Silicate inclusions within chromite grains indicate that the parental melt of the chromite was hybrid between two endmembers: a common MORB-like melt and a silica-rich hydrous fluid or a water-rich trondhjemitic melt, possibly produced by low degree melting of hydrothermally altered gabbro and/or serpentinized peridotite from the country rocks. The Ti content in the chromite (average ~0.5 wt% TiO2) from the dyke is significantly higher than that of chromites emplaced at deeper levels in the mantle/crust dunitic transition zone (DTZ) and in the harzburgitic mantle from the Maqsad area. This points to the progressive evolution of the MORB component (product of decompression melting in the diapir) during its ascent from the mantle diapir to the base of the crust. Fractional crystallization occurred in a context of buffering of compatible element concentrations (Mg, Cr, Ni) around elevated, “primitive” values through exchanges between the percolating melt and the host harzburgite and dunite.

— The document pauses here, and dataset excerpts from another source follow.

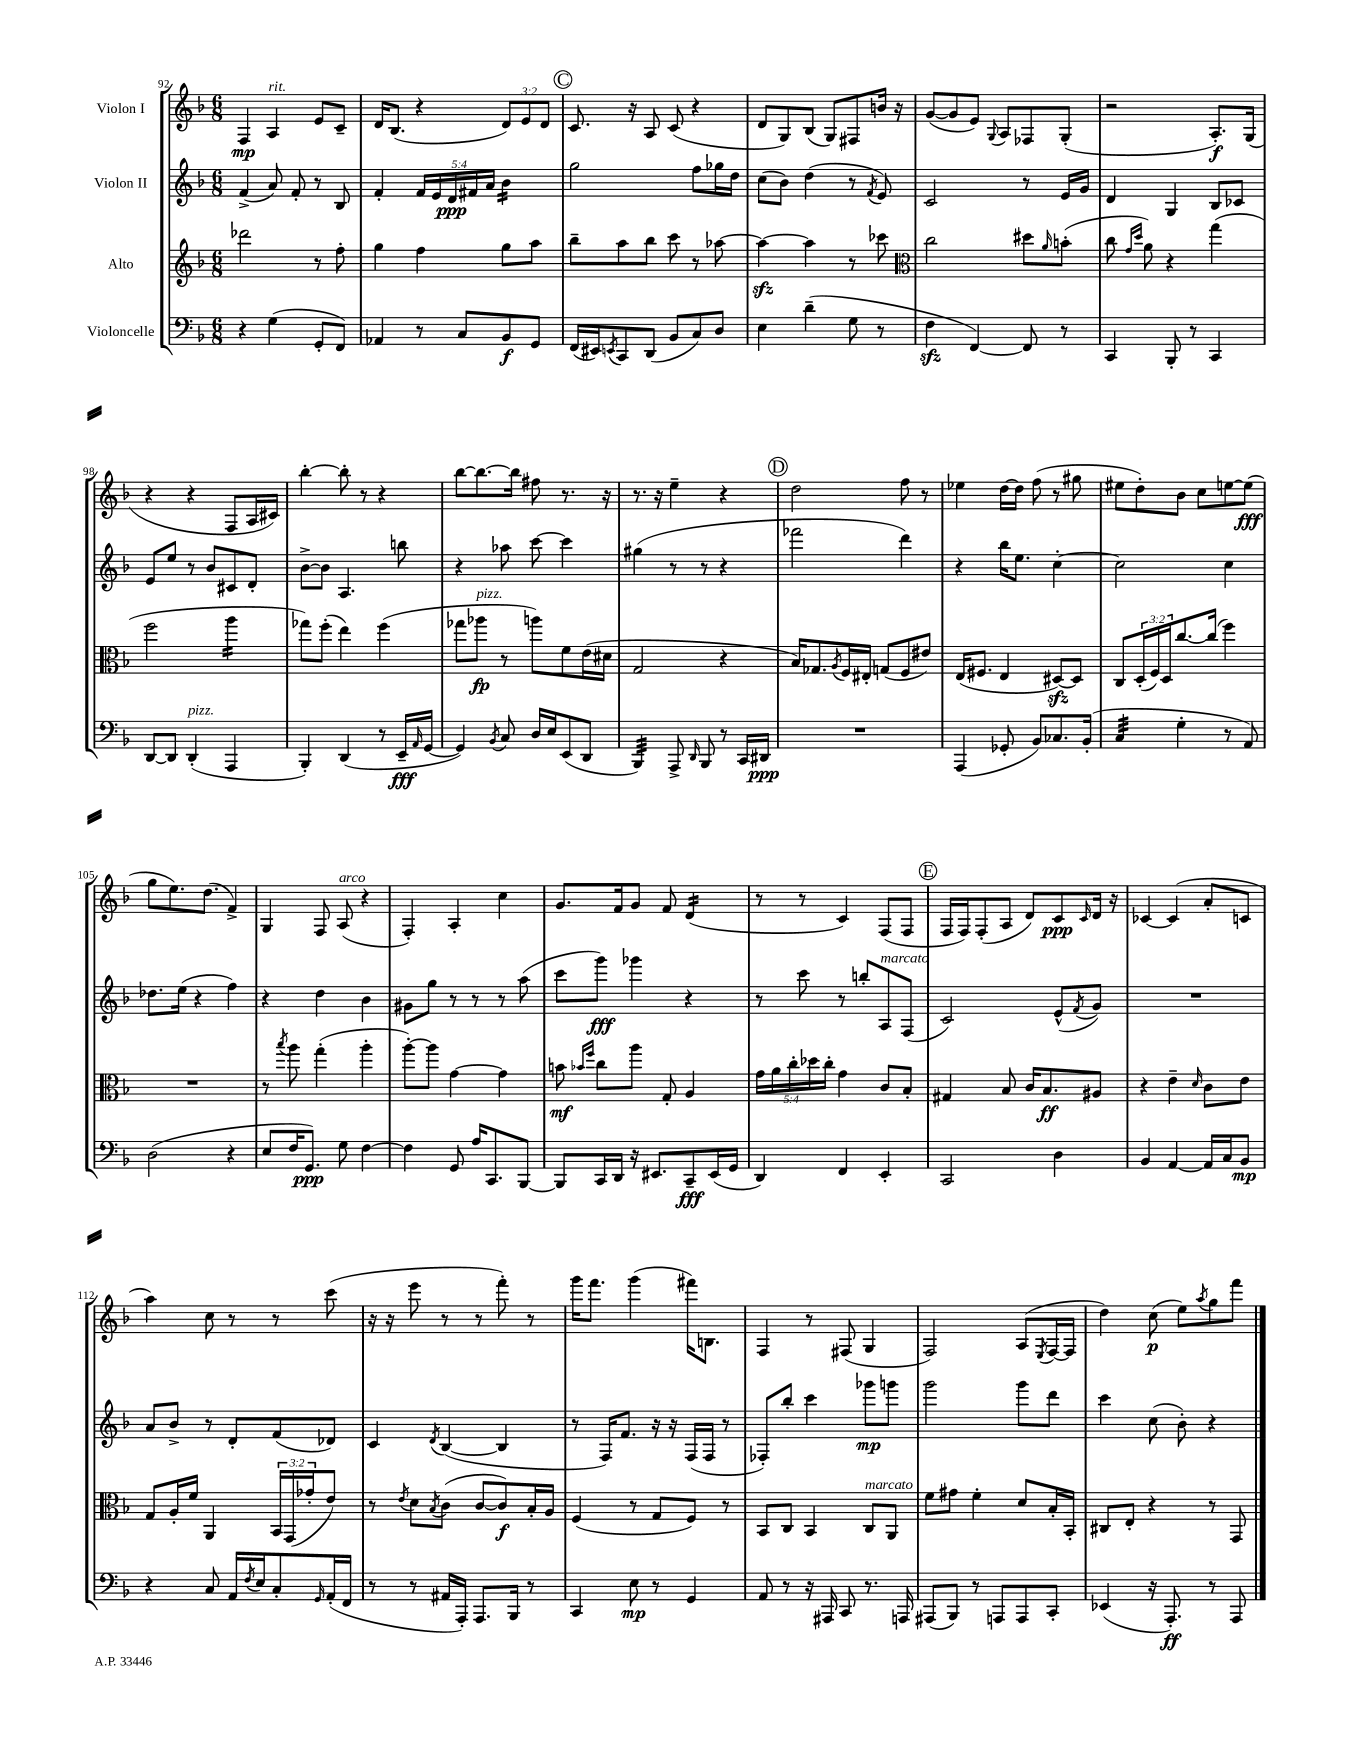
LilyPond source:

<<
\new StaffGroup <<
\new Staff = "s0" \with { instrumentName = "Violon I" } {
    \clef treble \key f \major \numericTimeSignature \time 6/8 \override Staff.TupletNumber.text = #tuplet-number::calc-fraction-text
    f4\mp a4^\markup { \italic "rit." } e'8 c'8-- |
    d'16 bes8.( r4 \tuplet 3/2 { d'8) e'8 d'8 } |
    \mark \markup { \circle "C" } c'8. r16 a8 c'8( r4 |
    d'8 g8) bes8( g8) fis8 b'16 r16 |
    g'8~( g'8 e'8) \appoggiatura { g8 } a8 fes8 g8-.( |
    r2 a8.-.\f) g16( |
    r4 r4 f8 a16 cis'16) |
    bes''4~-. bes''8-. r8 r4 |
    bes''8~ bes''8.~ bes''16 fis''8 r8. r16 |
    r8. r16 e''4-- r4 |
    \mark \markup { \circle "D" } d''2 f''8 r8 |
    ees''4 d''16~ d''16 f''8( r8 gis''8 |
    eis''8 d''8-.) bes'8 c''8 e''8~ e''8\fff( |
    g''8 e''8.) d''8.( f'4->) |
    g4 f8 a8^\markup { \italic "arco" }( r4 |
    f4-.) a4-. c''4 |
    g'8. f'16 g'8 f'8 d'4:16( |
    r8 r8 c'4) f8( f8 |
    \mark \markup { \circle "E" } f16 f16) f8-.( a8 d'8) c'8\ppp \grace { c'16 } d'16 r16 |
    ces'4~ ces'4( a'8-. c'8 |
    a''4) c''8 r8 r8 c'''8( |
    r16 r16 e'''8 r8 r8 f'''8-.) r8 |
    g'''16 f'''8. g'''4( fis'''16) b8. |
    f4 r8 fis8( g4 |
    f2) a8( \acciaccatura { e8 } f16~ f16 |
    d''4) c''8\p( e''8) \acciaccatura { a''8 } g''8 f'''8 \bar "|." |
}
\new Staff = "s1" \with { instrumentName = "Violon II" } {
    \clef treble \key f \major \numericTimeSignature \time 6/8 \override Staff.TupletNumber.text = #tuplet-number::calc-fraction-text
    f'4->( a'8) f'8-. r8 bes8 |
    f'4-. \tuplet 5/4 { f'16 e'16 d'16\ppp fis'16 a'16 } bes'4:16 |
    \mark \markup { \circle "C" } g''2 f''8 ges''16 d''16 |
    c''8( bes'8) d''4( r8 \acciaccatura { f'8 } e'8) |
    c'2 r8 e'16 g'16 |
    d'4 g4 bes8 ces'8 |
    e'8 e''8 r8 bes'8 cis'8 d'8-. |
    bes'8~-> bes'8 a4. b''8 |
    r4 aes''8 c'''8~ c'''4 |
    gis''4( r8 r8 r4 |
    \mark \markup { \circle "D" } fes'''2 d'''4) |
    r4 bes''16 e''8. c''4~-. |
    c''2 c''4 |
    des''8. e''16( r4 f''4) |
    r4 d''4 bes'4 |
    gis'8 g''8 r8 r8 r8 a''8( |
    c'''8 g'''8\fff) ges'''4 r4 |
    r8 c'''8 r8 b''8-. a8^\markup { \italic "marcato" } f8( |
    \mark \markup { \circle "E" } c'2) e'8-^( \acciaccatura { f'8 } g'8) |
    R2. |
    a'8 bes'8-> r8 d'8-. f'8( des'8) |
    c'4 \acciaccatura { d'8 } bes4~( bes4 |
    r8 f16) f'8. r16 r16 f16( f16 r8 |
    fes8-.) bes''8-. c'''4 ges'''8\mp g'''8 |
    g'''2 g'''8 d'''8 |
    c'''4 c''8( bes'8-.) r4 \bar "|." |
}
\new Staff = "s2" \with { instrumentName = "Alto" } {
    \clef treble \key f \major \numericTimeSignature \time 6/8 \override Staff.TupletNumber.text = #tuplet-number::calc-fraction-text
    des'''2 r8 f''8-. |
    g''4 f''4 g''8 a''8 |
    \mark \markup { \circle "C" } bes''8-- a''8 bes''8 c'''8 r8 aes''8~ |
    aes''4~\sfz aes''4 r8 ces'''8 |
    \clef alto c''2 dis''8 \grace { a'16 } b'8-.( |
    c''8 \grace { g'16 d''16 } a'8) r4 g''4( |
    f''2 a''4:16 |
    ges''8) f''8-.( e''4) f''4( |
    ges''8 aes''8\fp^\markup { \italic "pizz." } r8 a''8) f'8 e'16( dis'16 |
    g2 r4 |
    \mark \markup { \circle "D" } bes16) ges8. \acciaccatura { a8 } f16 eis16-. g8( f8 eis'8) |
    e16( fis8. e4 dis8~\sfz) dis8 |
    c8 \tuplet 3/2 { d16-.( f16) d16 } c''8.~ c''16( f''4) |
    R2. |
    r8 \acciaccatura { bes''8 } a''8 g''4-.( a''4-. |
    a''8~-.) a''8 g'4~ g'4 |
    b'8\mf \grace { bes'16 f''16 } c''8 a''8 g8-. a4 |
    \tuplet 5/4 { g'16 a'16 c''16-. des''16 c''16-. } g'4 c'8 bes8-. |
    \mark \markup { \circle "E" } gis4 bes8 c'16 bes8.\ff ais8 |
    r4 e'4-- \grace { d'16 } c'8 e'8 |
    g8 a16-. f'16 a,4 \tuplet 3/2 { bes,16 g,16( ges'16-. } e'8) |
    r8 \acciaccatura { e'8 } d'8 \acciaccatura { bes8 } c'8( c'8~ c'8\f) bes16-. a16 |
    f4( r8 g8 f8) r8 |
    bes,8 c8 bes,4 c8^\markup { \italic "marcato" } a,8 |
    f'8 gis'8 f'4-. d'8 bes16-. bes,16-. |
    cis8 e8-. r4 r8 g,8 \bar "|." |
}
\new Staff = "s3" \with { instrumentName = "Violoncelle" } {
    \clef bass \key f \major \numericTimeSignature \time 6/8
    r4 g4( g,8-. f,8) |
    aes,4 r8 c8 bes,8\f g,8 |
    \mark \markup { \circle "C" } f,16( eis,16) \acciaccatura { e,8 } c,8 d,8( bes,8 c8) d8 |
    e4 d'4--( g8 r8 |
    f4\sfz f,4~) f,8 r8 |
    c,4 bes,,8-. r8 c,4 |
    d,8~ d,8 d,4-.^\markup { \italic "pizz." }( a,,4 |
    bes,,4-.) d,4( r8 e,16--\fff \grace { a,16 } g,16~ |
    g,4) \acciaccatura { bes,8 } c8 d16 e16 e,8( d,8 |
    bes,,4:32) a,,8-> \grace { d,16 } bes,,8 r8 c,16 dis,16\ppp |
    \mark \markup { \circle "D" } R2. |
    a,,4( ges,8-. bes,8) ces8. bes,16-.( |
    c4:32 g4-. r8 a,8) |
    d2( r4 |
    e8 f16 g,8.\ppp) g8 f4~ |
    f4 g,8 a16 c,8. bes,,8~ |
    bes,,8 c,16 d,16 r16 eis,8. c,8--\fff eis,16( g,16 |
    d,4) f,4 e,4-. |
    \mark \markup { \circle "E" } c,2 d4 |
    bes,4 a,4~ a,16 c16 bes,8\mp |
    r4 c8 a,16 \acciaccatura { f8 } e16 c8-. \grace { g,16 } a,16-.( f,16 |
    r8 r8 ais,16 a,,16-.) a,,8. bes,,16 r8 |
    c,4 e8\mp r8 g,4 |
    a,8 r8 r16 ais,,16 c,8 r8. a,,16 |
    ais,,8( bes,,8) r8 a,,8 a,,8 c,8-. |
    ees,4( r16 a,,8.-.\ff) r8 a,,8 \bar "|." |
}
>>
>>
\layout { \context { \Score currentBarNumber = #92 } }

The chemical composition of both chromite and silicates is constant (i.e. evenly scattered) from the bottom to the top of the dyke and does not mimic the evolution in the ore texture nor in the size and abundance of the nodules. This implies that the parental melt composition remained globally unchanged during the formation of the ore body arguing for open system conditions during nodule formation and accumulation. The only significant evolution is observed in the central bulge where the chromite Ti content is higher (average ~0.7 wt% TiO2 with spikes reaching several percent) confirming that this magma pocket was filled with more evolved melt.
No bottom to top evolution in the XCr of chromite is observed within the dyke but individual nodules show a well-developed zoning in XCr ratio from their nucleus (XCr ~58) to their margins (XCr ~48). An increase in the TiO2 content of chromite toward the nodules' edges is not systematic and, when present, is quite moderate. In the largest nodules, inclusions of hydrated silicates are preferentially distributed in a circle, midway between the nodule's nucleus and its edge. This garland of inclusions coincides with a positive peak in the XCr profile, while the TiO2 profile is not affected. This implies that the zoning in XCr cannot be assigned to fractional crystallization alone. It is tentatively explained by a scenario where the nodules crossed a gradient in the proportion of the MORB vs. more reducing hydrous melt during their growth. The gradient could have been maintained by a density contrast between a buoyant hydrous silica-rich melt and denser MORB.